> [Data excerpts]
****
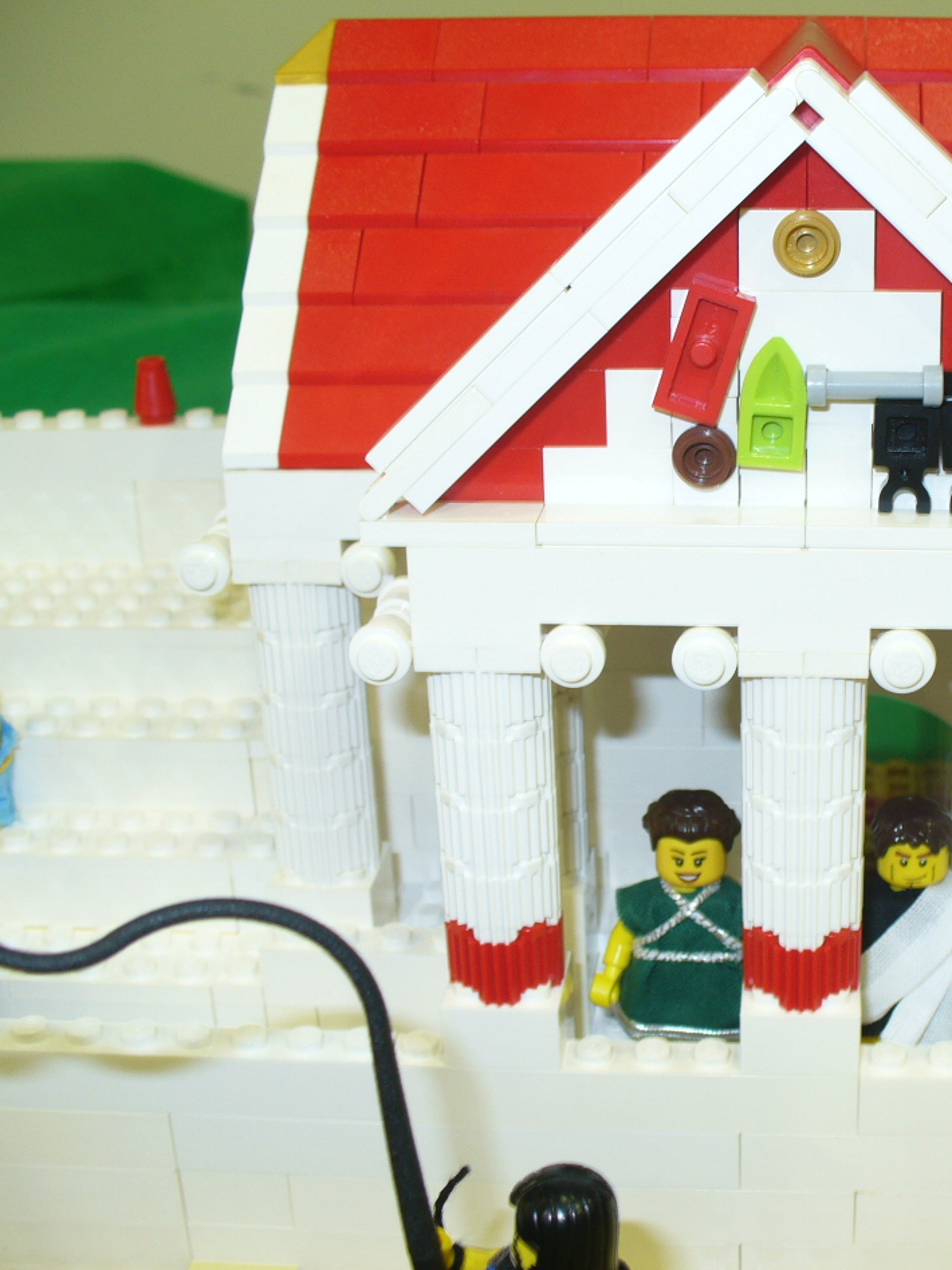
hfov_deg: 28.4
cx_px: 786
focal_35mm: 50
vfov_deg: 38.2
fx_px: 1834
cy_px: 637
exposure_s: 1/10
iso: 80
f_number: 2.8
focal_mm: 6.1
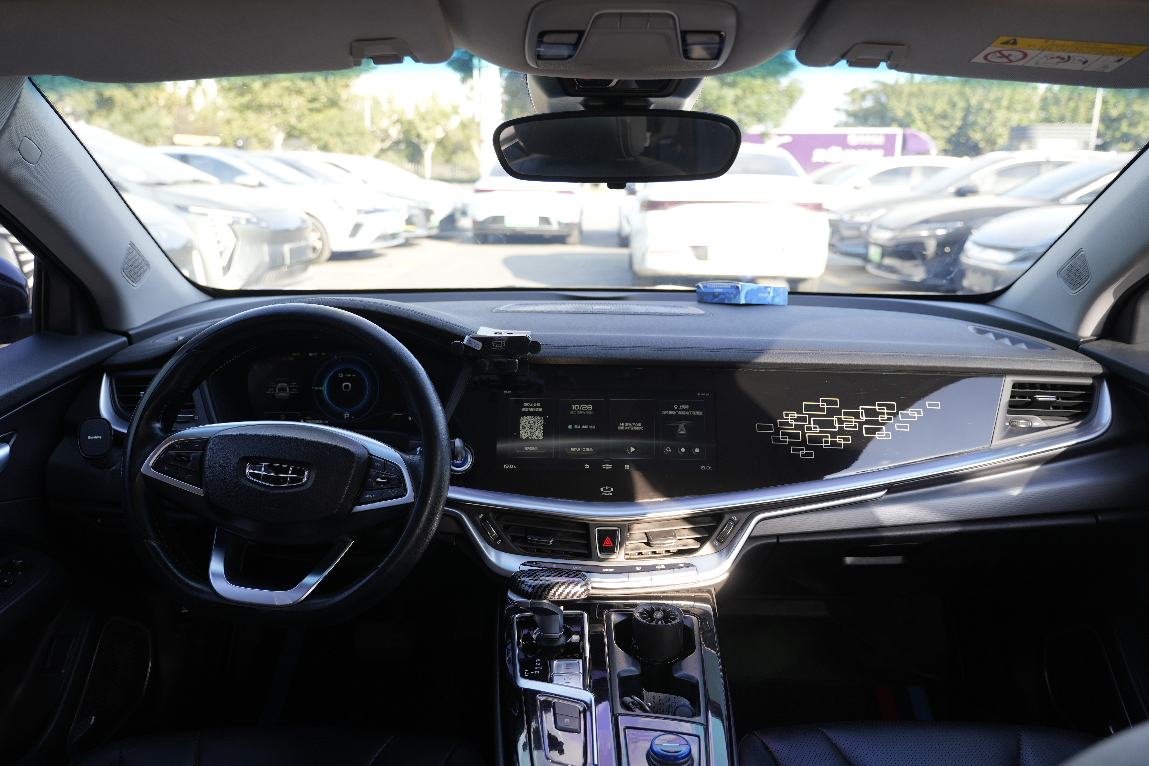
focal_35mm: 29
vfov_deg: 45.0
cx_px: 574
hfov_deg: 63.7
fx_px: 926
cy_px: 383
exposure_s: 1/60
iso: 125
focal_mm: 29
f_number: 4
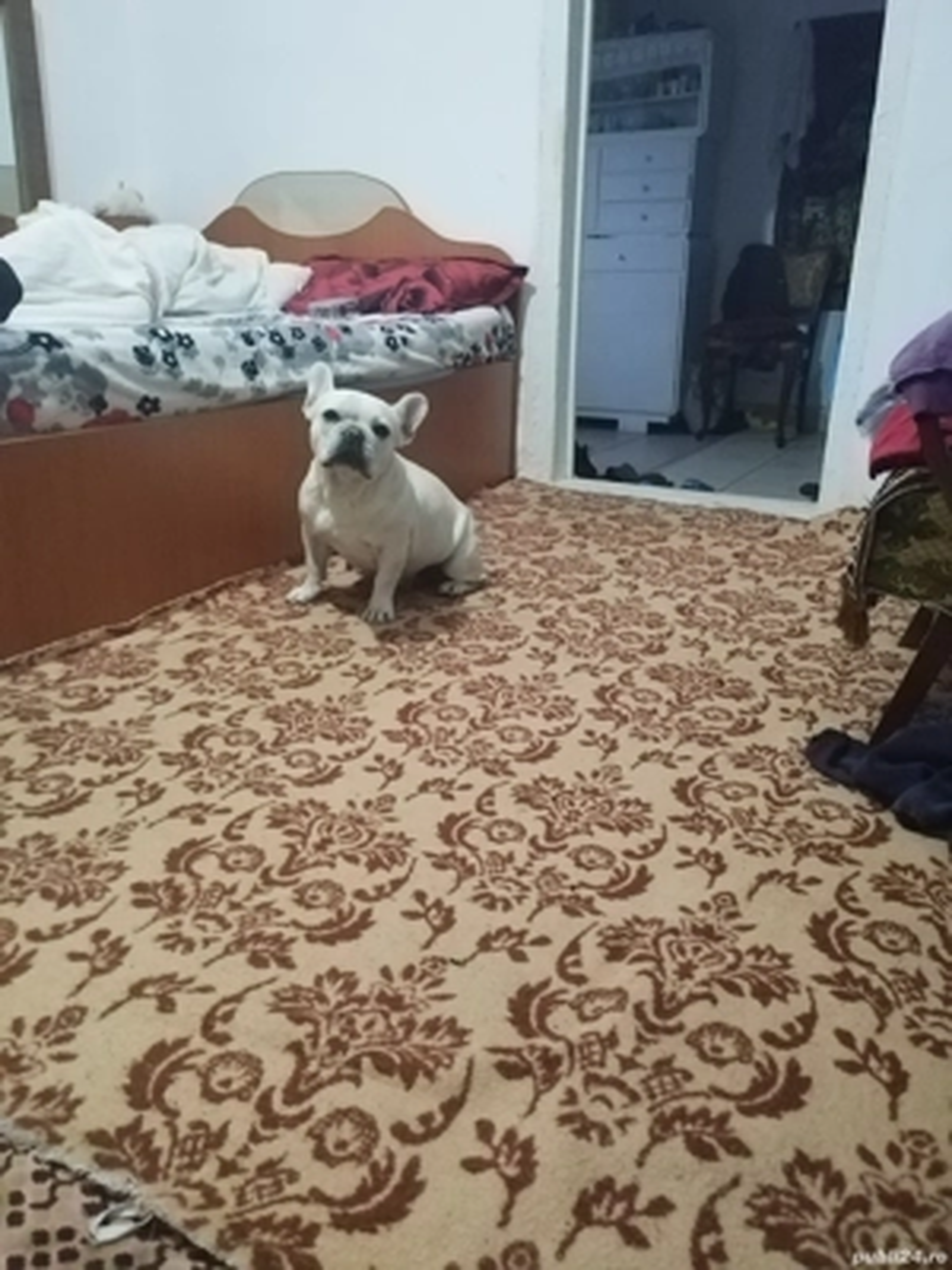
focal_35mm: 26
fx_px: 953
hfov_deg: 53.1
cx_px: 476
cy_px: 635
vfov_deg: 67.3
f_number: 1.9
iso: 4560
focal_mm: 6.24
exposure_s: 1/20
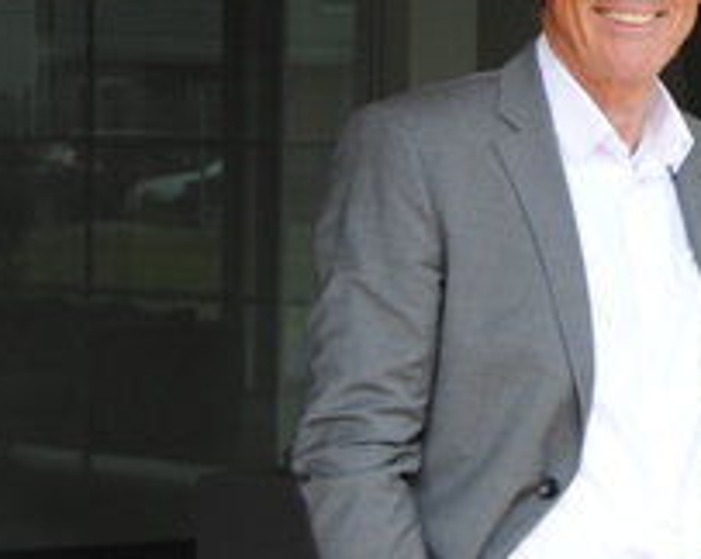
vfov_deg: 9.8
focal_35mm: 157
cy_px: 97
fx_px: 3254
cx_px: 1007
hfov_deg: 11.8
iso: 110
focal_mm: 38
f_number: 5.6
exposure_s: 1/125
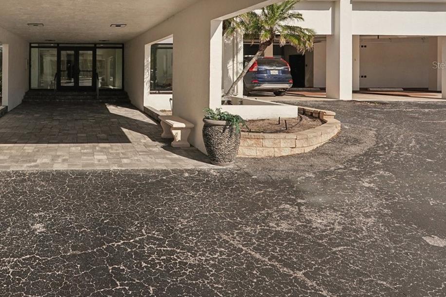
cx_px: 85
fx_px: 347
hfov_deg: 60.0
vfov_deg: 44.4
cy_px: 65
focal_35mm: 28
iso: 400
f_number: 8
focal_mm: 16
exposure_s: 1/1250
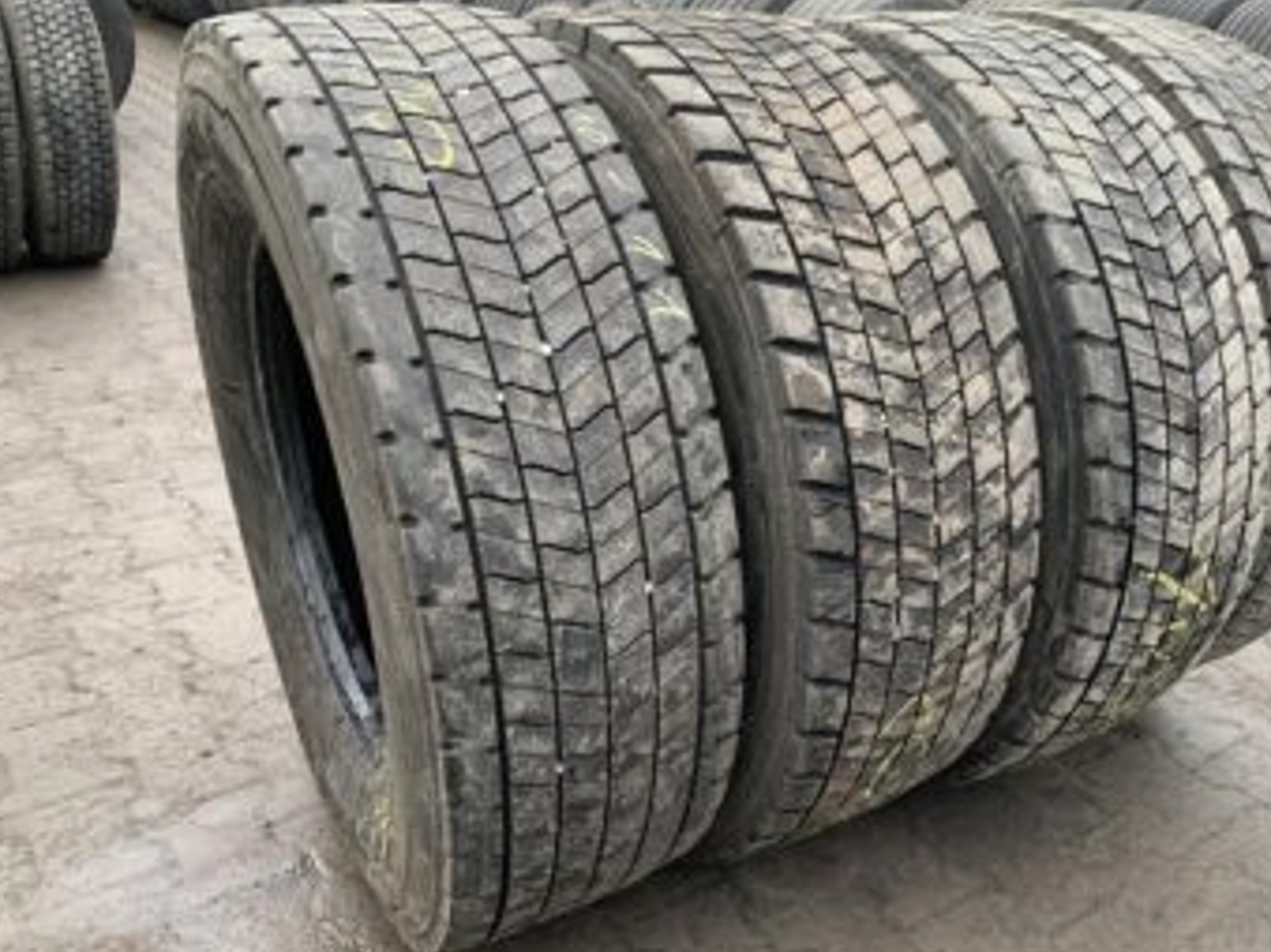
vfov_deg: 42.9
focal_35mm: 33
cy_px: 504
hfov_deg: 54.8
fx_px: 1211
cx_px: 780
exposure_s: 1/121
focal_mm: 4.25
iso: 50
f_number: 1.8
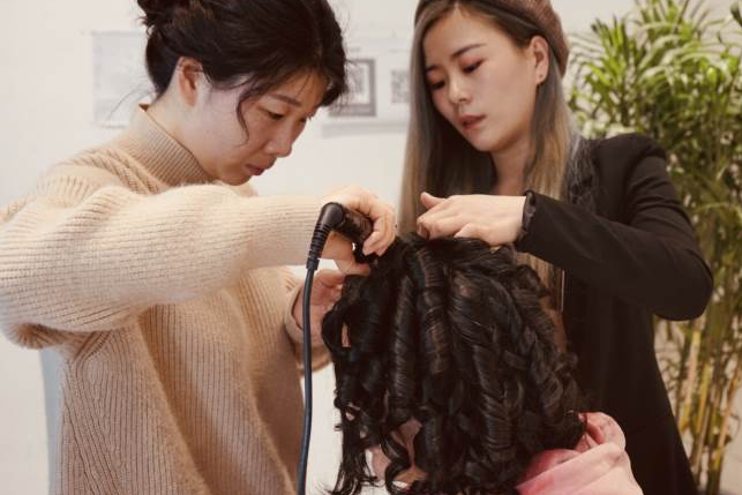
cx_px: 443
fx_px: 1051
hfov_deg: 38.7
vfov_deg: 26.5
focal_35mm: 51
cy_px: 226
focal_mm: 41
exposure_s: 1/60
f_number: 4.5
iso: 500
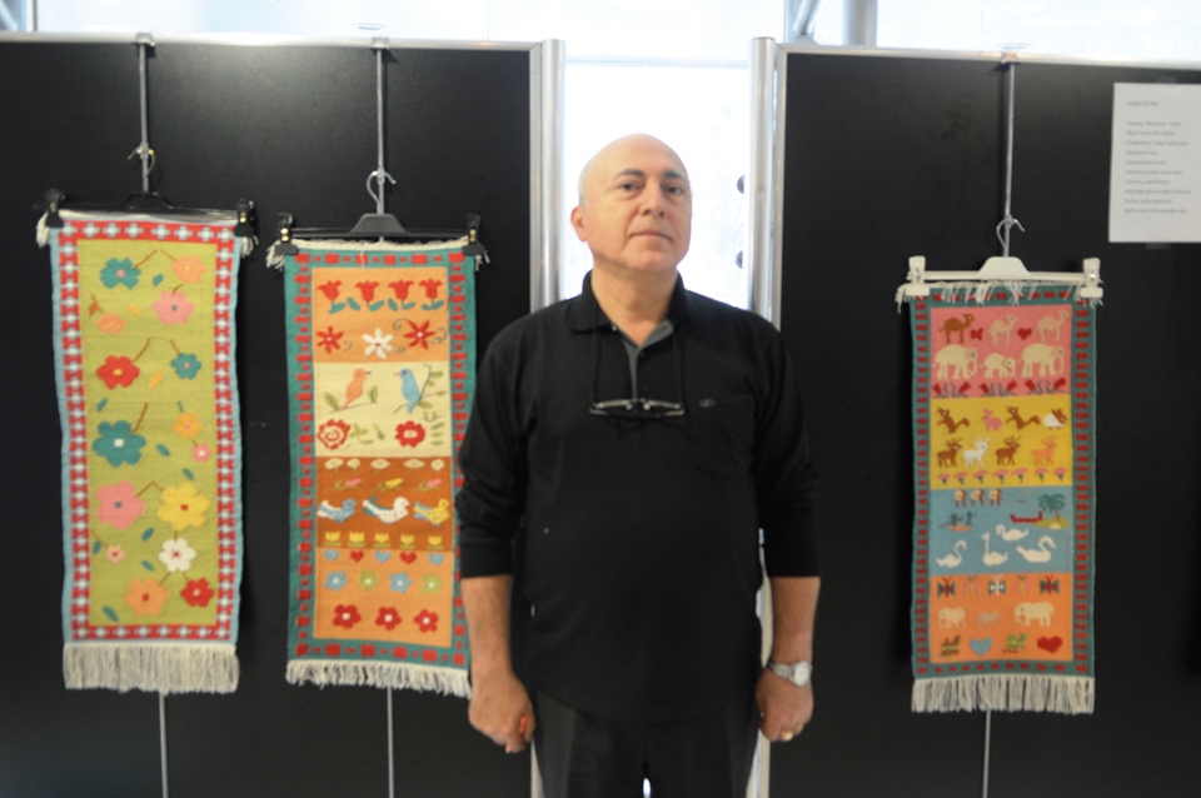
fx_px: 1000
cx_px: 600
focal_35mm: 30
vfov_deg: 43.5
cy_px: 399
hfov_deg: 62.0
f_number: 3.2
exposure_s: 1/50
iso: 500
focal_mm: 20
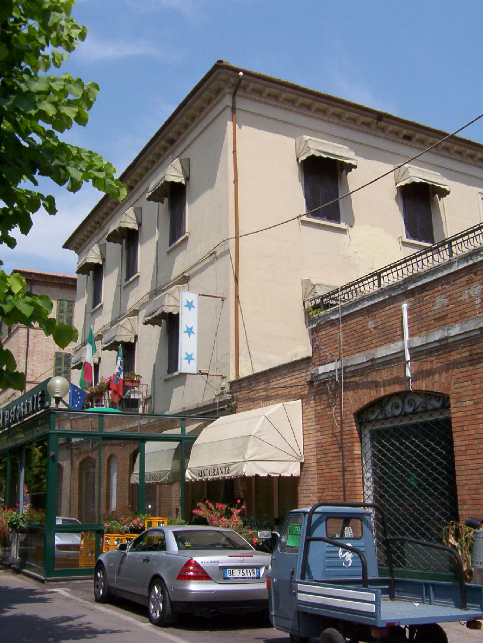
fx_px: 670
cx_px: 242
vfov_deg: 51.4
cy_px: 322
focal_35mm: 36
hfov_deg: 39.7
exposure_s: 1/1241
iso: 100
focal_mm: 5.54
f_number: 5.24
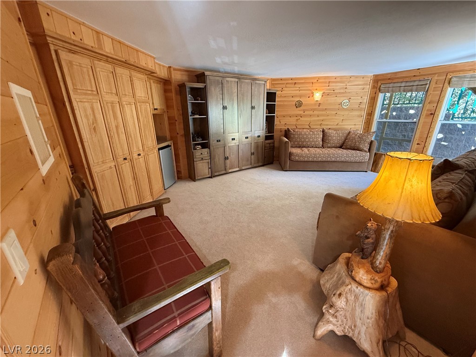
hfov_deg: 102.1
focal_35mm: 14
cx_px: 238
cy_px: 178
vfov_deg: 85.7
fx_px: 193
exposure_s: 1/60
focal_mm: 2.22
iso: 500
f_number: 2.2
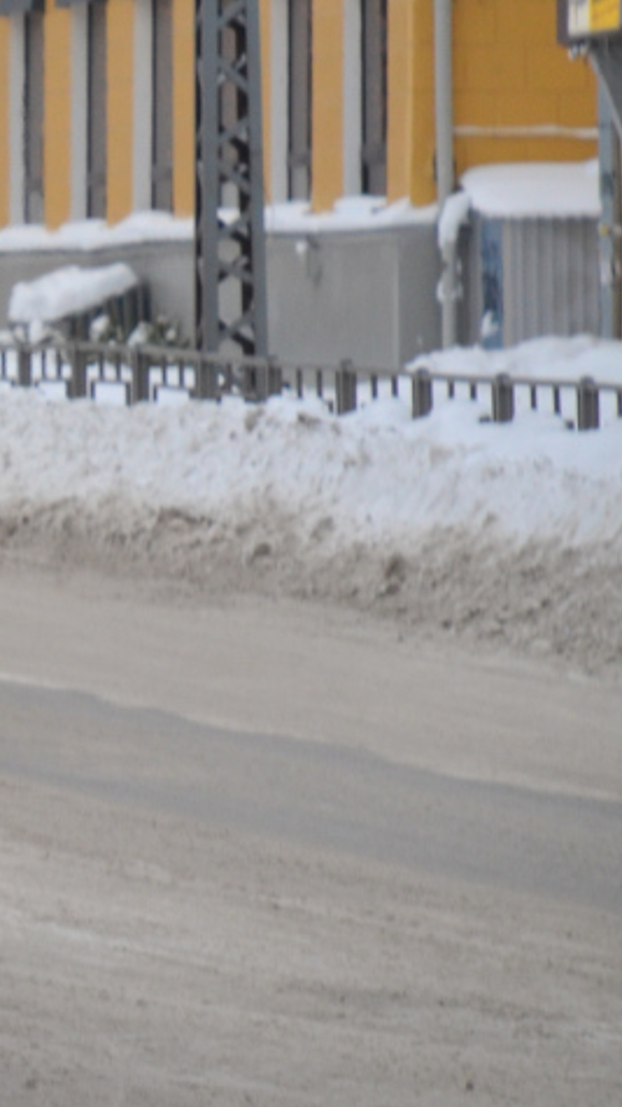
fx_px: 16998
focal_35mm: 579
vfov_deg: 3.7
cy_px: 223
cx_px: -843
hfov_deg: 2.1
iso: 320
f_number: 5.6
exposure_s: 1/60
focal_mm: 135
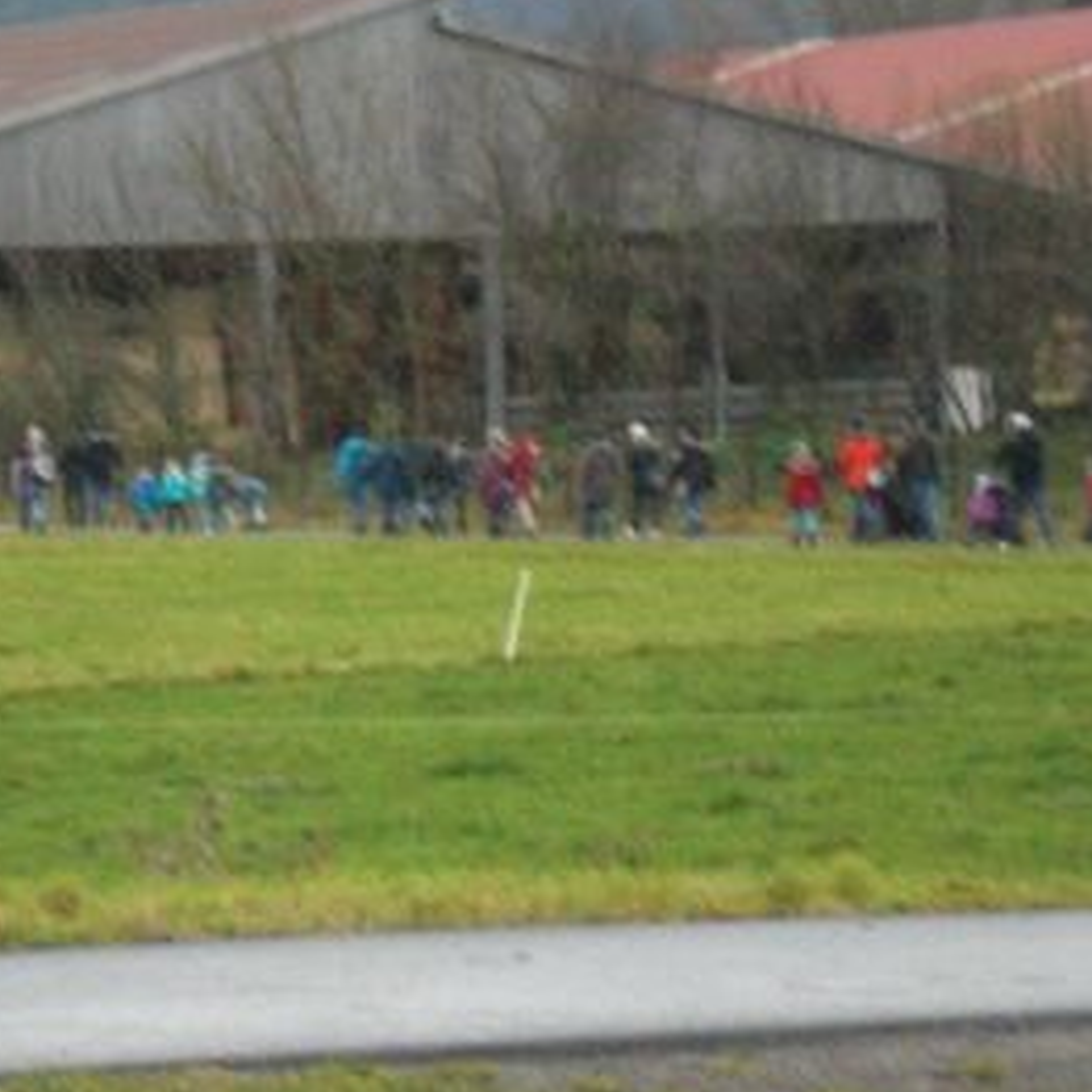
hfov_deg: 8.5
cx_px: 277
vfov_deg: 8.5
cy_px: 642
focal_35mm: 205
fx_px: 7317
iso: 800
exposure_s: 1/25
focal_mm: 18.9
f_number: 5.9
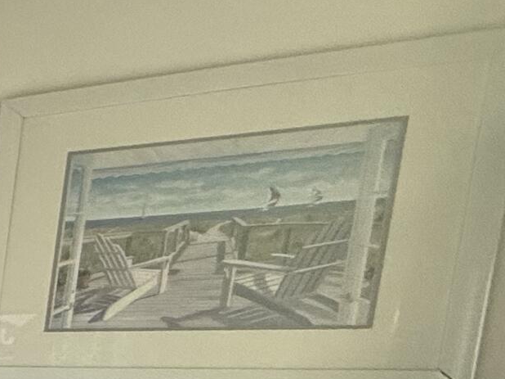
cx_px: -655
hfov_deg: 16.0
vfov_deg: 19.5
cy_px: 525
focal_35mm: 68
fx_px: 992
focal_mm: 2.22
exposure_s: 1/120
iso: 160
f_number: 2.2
****
> [Work instructions]
Your answer should hold every record above, printed exactly and free of pictures.

> [Written reply]
hfov_deg: 28.4
cx_px: 786
focal_35mm: 50
vfov_deg: 38.2
fx_px: 1834
cy_px: 637
exposure_s: 1/10
iso: 80
f_number: 2.8
focal_mm: 6.1
focal_35mm: 29
vfov_deg: 45.0
cx_px: 574
hfov_deg: 63.7
fx_px: 926
cy_px: 383
exposure_s: 1/60
iso: 125
focal_mm: 29
f_number: 4
focal_35mm: 26
fx_px: 953
hfov_deg: 53.1
cx_px: 476
cy_px: 635
vfov_deg: 67.3
f_number: 1.9
iso: 4560
focal_mm: 6.24
exposure_s: 1/20
vfov_deg: 9.8
focal_35mm: 157
cy_px: 97
fx_px: 3254
cx_px: 1007
hfov_deg: 11.8
iso: 110
focal_mm: 38
f_number: 5.6
exposure_s: 1/125
cx_px: 85
fx_px: 347
hfov_deg: 60.0
vfov_deg: 44.4
cy_px: 65
focal_35mm: 28
iso: 400
f_number: 8
focal_mm: 16
exposure_s: 1/1250
vfov_deg: 42.9
focal_35mm: 33
cy_px: 504
hfov_deg: 54.8
fx_px: 1211
cx_px: 780
exposure_s: 1/121
focal_mm: 4.25
iso: 50
f_number: 1.8
cx_px: 443
fx_px: 1051
hfov_deg: 38.7
vfov_deg: 26.5
focal_35mm: 51
cy_px: 226
focal_mm: 41
exposure_s: 1/60
f_number: 4.5
iso: 500
fx_px: 1000
cx_px: 600
focal_35mm: 30
vfov_deg: 43.5
cy_px: 399
hfov_deg: 62.0
f_number: 3.2
exposure_s: 1/50
iso: 500
focal_mm: 20
fx_px: 670
cx_px: 242
vfov_deg: 51.4
cy_px: 322
focal_35mm: 36
hfov_deg: 39.7
exposure_s: 1/1241
iso: 100
focal_mm: 5.54
f_number: 5.24
hfov_deg: 102.1
focal_35mm: 14
cx_px: 238
cy_px: 178
vfov_deg: 85.7
fx_px: 193
exposure_s: 1/60
focal_mm: 2.22
iso: 500
f_number: 2.2
fx_px: 16998
focal_35mm: 579
vfov_deg: 3.7
cy_px: 223
cx_px: -843
hfov_deg: 2.1
iso: 320
f_number: 5.6
exposure_s: 1/60
focal_mm: 135
hfov_deg: 8.5
cx_px: 277
vfov_deg: 8.5
cy_px: 642
focal_35mm: 205
fx_px: 7317
iso: 800
exposure_s: 1/25
focal_mm: 18.9
f_number: 5.9
cx_px: -655
hfov_deg: 16.0
vfov_deg: 19.5
cy_px: 525
focal_35mm: 68
fx_px: 992
focal_mm: 2.22
exposure_s: 1/120
iso: 160
f_number: 2.2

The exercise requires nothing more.